龍魚の身体を蔓が絡め取ったかと思うと、落下の勢いは失われていき、やがてその身体はゆっくりと地面に横たえられた。
「はぁ……」
タイランの身体は、木属性なのだろう緑色に変化していた。
「助かったよ、タイラン」
「え、あ、は、はい……」
シルバが声を掛けると、タイランはハッと顔を上げた。
色を除けば、十代半ばの髪の長い乙女に見える。
しかも全裸だ。
……シルバは少し考え込み、片手に持っていた白衣をタイランに渡した。
「その格好はちょっとどうかと思うんで、これでも着といてくれ。リフは、みんなと一緒に兄弟をお迎えだ。
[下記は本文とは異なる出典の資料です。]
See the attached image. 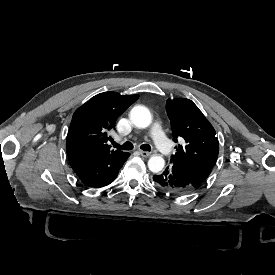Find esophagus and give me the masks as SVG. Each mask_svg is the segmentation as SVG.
Here are the masks:
<instances>
[{
    "instance_id": "esophagus-1",
    "label": "esophagus",
    "mask_w": 275,
    "mask_h": 275,
    "mask_svg": "<svg viewBox=\"0 0 275 275\" xmlns=\"http://www.w3.org/2000/svg\"><path fill=\"white\" fill-rule=\"evenodd\" d=\"M139 153L141 154V156H143V157H145V158H147V157L150 156V153L147 152V151H142V150H140Z\"/></svg>"
}]
</instances>
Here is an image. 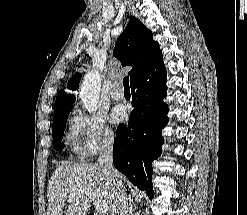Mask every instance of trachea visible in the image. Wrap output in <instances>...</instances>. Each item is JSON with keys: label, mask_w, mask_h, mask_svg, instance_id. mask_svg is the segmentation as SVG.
I'll return each instance as SVG.
<instances>
[{"label": "trachea", "mask_w": 247, "mask_h": 215, "mask_svg": "<svg viewBox=\"0 0 247 215\" xmlns=\"http://www.w3.org/2000/svg\"><path fill=\"white\" fill-rule=\"evenodd\" d=\"M123 86H124V90H130V87H129V77H125L123 79Z\"/></svg>", "instance_id": "1"}]
</instances>
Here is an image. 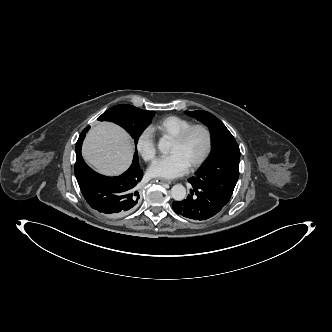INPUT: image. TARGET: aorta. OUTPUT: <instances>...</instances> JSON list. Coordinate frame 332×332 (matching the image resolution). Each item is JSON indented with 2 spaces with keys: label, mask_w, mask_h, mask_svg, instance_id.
I'll return each instance as SVG.
<instances>
[{
  "label": "aorta",
  "mask_w": 332,
  "mask_h": 332,
  "mask_svg": "<svg viewBox=\"0 0 332 332\" xmlns=\"http://www.w3.org/2000/svg\"><path fill=\"white\" fill-rule=\"evenodd\" d=\"M167 148V142L160 140L158 143V149L164 152ZM171 196L175 201H182L186 198V189L181 184H176L171 188Z\"/></svg>",
  "instance_id": "762f6f07"
}]
</instances>
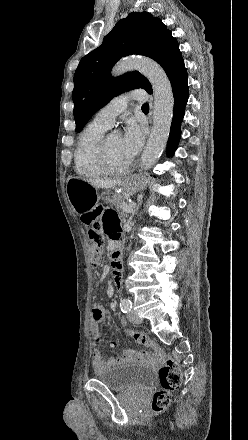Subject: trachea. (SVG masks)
<instances>
[{
    "instance_id": "trachea-1",
    "label": "trachea",
    "mask_w": 248,
    "mask_h": 440,
    "mask_svg": "<svg viewBox=\"0 0 248 440\" xmlns=\"http://www.w3.org/2000/svg\"><path fill=\"white\" fill-rule=\"evenodd\" d=\"M143 110H149V105L147 103L142 105Z\"/></svg>"
}]
</instances>
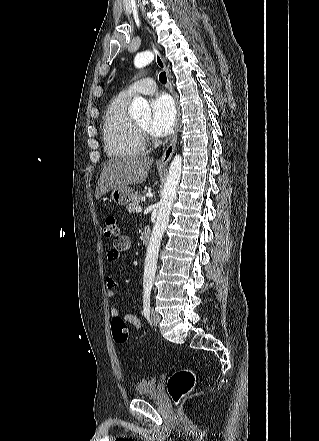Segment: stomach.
<instances>
[{
  "instance_id": "0dacf381",
  "label": "stomach",
  "mask_w": 319,
  "mask_h": 441,
  "mask_svg": "<svg viewBox=\"0 0 319 441\" xmlns=\"http://www.w3.org/2000/svg\"><path fill=\"white\" fill-rule=\"evenodd\" d=\"M132 198L133 189L128 186L114 189L111 191L110 195V200L121 206L129 204V202L132 201Z\"/></svg>"
}]
</instances>
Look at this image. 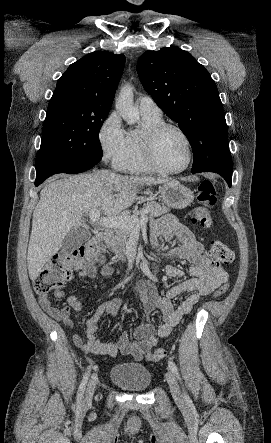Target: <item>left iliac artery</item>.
Here are the masks:
<instances>
[{"instance_id": "1", "label": "left iliac artery", "mask_w": 271, "mask_h": 443, "mask_svg": "<svg viewBox=\"0 0 271 443\" xmlns=\"http://www.w3.org/2000/svg\"><path fill=\"white\" fill-rule=\"evenodd\" d=\"M168 366H169V369L171 370V372L178 378V380L181 383V378H180V375H179V371H178V368L175 365V363L173 361L169 360L168 361ZM184 396L186 397L185 391H184Z\"/></svg>"}]
</instances>
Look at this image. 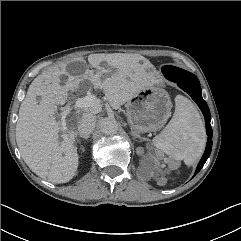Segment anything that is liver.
I'll return each mask as SVG.
<instances>
[{"mask_svg":"<svg viewBox=\"0 0 241 241\" xmlns=\"http://www.w3.org/2000/svg\"><path fill=\"white\" fill-rule=\"evenodd\" d=\"M79 61L84 63L83 60ZM88 62L97 70L84 66L83 72L69 76L65 85H60V76L68 75L66 64L42 72L30 84L19 109L16 142L21 156L34 173L47 177L53 183L70 181L79 164L74 131L67 130L66 120L59 123L55 119L57 104L65 101L69 92L75 91L80 83L88 80L95 88L103 90L113 109H118L152 85V75L147 71L152 67L151 63L140 55L91 54ZM103 62L109 69L115 70H106L101 66ZM99 111L95 107L84 110L93 114ZM80 118V112L68 116V120L76 124ZM60 130L68 131L62 141H59Z\"/></svg>","mask_w":241,"mask_h":241,"instance_id":"obj_1","label":"liver"}]
</instances>
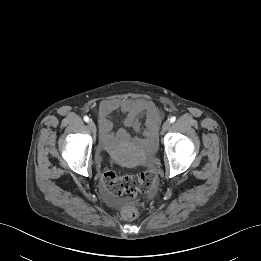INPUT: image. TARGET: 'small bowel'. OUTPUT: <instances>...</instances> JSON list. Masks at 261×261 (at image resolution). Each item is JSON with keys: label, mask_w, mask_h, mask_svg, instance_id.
I'll return each mask as SVG.
<instances>
[{"label": "small bowel", "mask_w": 261, "mask_h": 261, "mask_svg": "<svg viewBox=\"0 0 261 261\" xmlns=\"http://www.w3.org/2000/svg\"><path fill=\"white\" fill-rule=\"evenodd\" d=\"M94 111L98 118L102 137L105 140L112 137L113 123L111 118L119 112L125 114L124 125L135 129L140 127V118L145 116L147 135L154 136L161 122V112L156 105L143 99H106L97 105ZM116 134L124 135V131L120 130Z\"/></svg>", "instance_id": "obj_1"}]
</instances>
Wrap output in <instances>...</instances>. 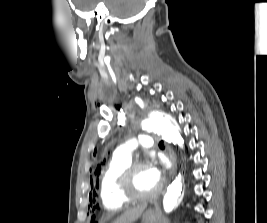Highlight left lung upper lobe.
I'll return each instance as SVG.
<instances>
[{
    "label": "left lung upper lobe",
    "instance_id": "obj_1",
    "mask_svg": "<svg viewBox=\"0 0 267 223\" xmlns=\"http://www.w3.org/2000/svg\"><path fill=\"white\" fill-rule=\"evenodd\" d=\"M101 167L100 165L97 166V169L95 171V175L100 174ZM91 184H92V179H91ZM98 187V184L96 185ZM95 195V192H94ZM87 214H102V209L100 206H89L87 209Z\"/></svg>",
    "mask_w": 267,
    "mask_h": 223
}]
</instances>
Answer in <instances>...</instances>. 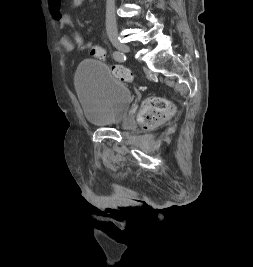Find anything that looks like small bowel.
<instances>
[{
  "label": "small bowel",
  "instance_id": "obj_1",
  "mask_svg": "<svg viewBox=\"0 0 253 267\" xmlns=\"http://www.w3.org/2000/svg\"><path fill=\"white\" fill-rule=\"evenodd\" d=\"M71 1L74 7H81L86 3L87 0H71ZM48 6L50 14L55 21L59 23L65 21V14L61 8V0H48ZM75 32L76 31H73V34ZM59 44L67 52H71L75 49L72 38L67 33L60 34Z\"/></svg>",
  "mask_w": 253,
  "mask_h": 267
}]
</instances>
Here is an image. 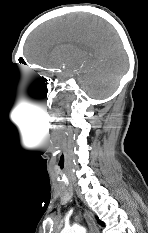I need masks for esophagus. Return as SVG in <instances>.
Masks as SVG:
<instances>
[{
  "label": "esophagus",
  "instance_id": "34e87169",
  "mask_svg": "<svg viewBox=\"0 0 148 233\" xmlns=\"http://www.w3.org/2000/svg\"><path fill=\"white\" fill-rule=\"evenodd\" d=\"M84 217L88 223L89 226V233H100V230L94 221V219L91 217V215L85 210L84 211Z\"/></svg>",
  "mask_w": 148,
  "mask_h": 233
}]
</instances>
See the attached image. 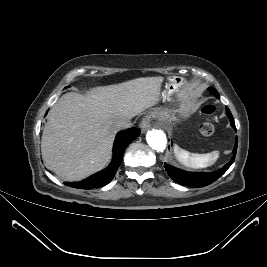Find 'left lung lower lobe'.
Listing matches in <instances>:
<instances>
[{
    "instance_id": "1",
    "label": "left lung lower lobe",
    "mask_w": 267,
    "mask_h": 267,
    "mask_svg": "<svg viewBox=\"0 0 267 267\" xmlns=\"http://www.w3.org/2000/svg\"><path fill=\"white\" fill-rule=\"evenodd\" d=\"M208 90L212 93L214 89L210 87ZM226 112H227L228 118L230 119L231 126L236 130L233 116L227 107H226ZM236 151H237V139H236V143L233 149L232 159L223 168L215 172H208V173L185 172V171H182L180 169H177L171 166L170 164H165L164 167L168 175L175 182L181 185H184V186H188V187H204L216 181L219 177H221L227 171V169L231 166V164L233 163L235 159Z\"/></svg>"
}]
</instances>
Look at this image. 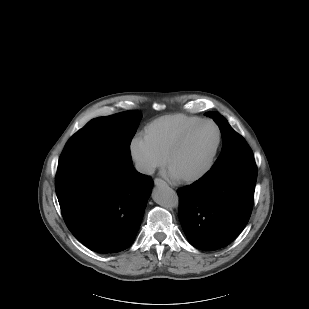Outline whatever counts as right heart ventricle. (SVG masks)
Wrapping results in <instances>:
<instances>
[{
	"instance_id": "e07e8e85",
	"label": "right heart ventricle",
	"mask_w": 309,
	"mask_h": 309,
	"mask_svg": "<svg viewBox=\"0 0 309 309\" xmlns=\"http://www.w3.org/2000/svg\"><path fill=\"white\" fill-rule=\"evenodd\" d=\"M200 120L202 118L186 114L161 116L145 127L143 136L154 150L165 158L168 150L179 135Z\"/></svg>"
}]
</instances>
俺はまだ、することが残ってる」
「にぅ」
懐からリフを取り出すと、シルバは後ろの遺跡を振り返った。
「あの爺さんには、しっかり落とし前をつけてもらわないとな」
「な……」
シルバは絶句した。
遺跡の陰に隠していた、クロップ老とその助手であるオクトがいなくなっていた。
カナリーの雷の縄が切れたのか?
いや、それならカナリーはそう言うだろう。
周囲を見渡し、ふとシルバは水たまりがあるのに気がついた。
その水面が、微かに揺れている。
「まさか……」
シルバは考えた。
縄の電気を、水たまりで拡散させたのか?
とにかくここに、クロップ老の気配はない。
「……やられた」
シルバは舌打ちした。
クスノハ遺跡から一ケルトほど離れた場所。
「欲しい! 欲しいのうあの精霊!」
髪の毛をチリチリにさせたテュポン・クロップは、馬車に揺られていた。
御者は、同じく髪の毛をチリチリにさせた眼鏡の青年オクトである。
乗っている幌馬車は、普段は自動鎧モンブランを運搬するために使用していたモノで、別の遺跡の陰に隠していた為、シルバ達には見つからなかったのだ。
「せ、先生落ち着いてください」
馬車を操りながら、オクトが師匠であるクロップ老を宥める。
だが、クロップ老の興奮はまったく鎮まらなかった。
「これが落ち着いていられるか! 霊獣とは違う、自我のある精霊じゃぞ! しかも属性が固定されておらぬのは、見たであろう!?」
「そ、それは見てましたけど……」
「おそらくあのタイランという精霊は、己の属性を自在に切り替えられるのじゃ。信じられるか!? そのような精霊、聞いたことがない! 是が非でも手に入れる! 奪われた霊獣たちも取り戻し、さらなる精霊炉を! そしてモンブラン三十二号を完成させるのじゃ!」
「……十六号を飛ばして三十二号ですかー」
「そうじゃの、望みは高く百二十八号と行くか! カッカッカ!」
クロップ老は高笑いをした。
「でも先生、他の助手はいなくなってしまいましたし、そちらも救出しないと駄目なんじゃないですか?」
「ふん、そんなモノ、新たなモンブランが完成すれば、問題ないわい。牢獄だろうとどこだろうとぶち破ってしまえば問題なかろう」
「そういうもんですか……うわっ!」
馬車が急停車し、オクトの身体がつんのめった。
クロップの身体もその急制動に、荷台の中で転がった。
「ぬぅ……どうした? オクトよ、何故止まる?」
「わ、分かりません……急に馬が怯えて……」
「何じゃと?」
見ると、確かに二頭の馬が震えていた。
まるで、正面に何か化物でもいるかのように、必至に後ずさろうと努力する。
しかし身体そのモノが、動かない、動けないようだった。
何故なら、冷徹な殺意を持った視線が、幌馬車を射竦めていたからだ。
もはやその気配を隠そうともせず、ノソリ、と太い前脚を踏み出し、ゆっくりと近付いてくる。
クロップ老達に迫る、剣呑な気配。
それは、巨大な白い虎の形をしていた。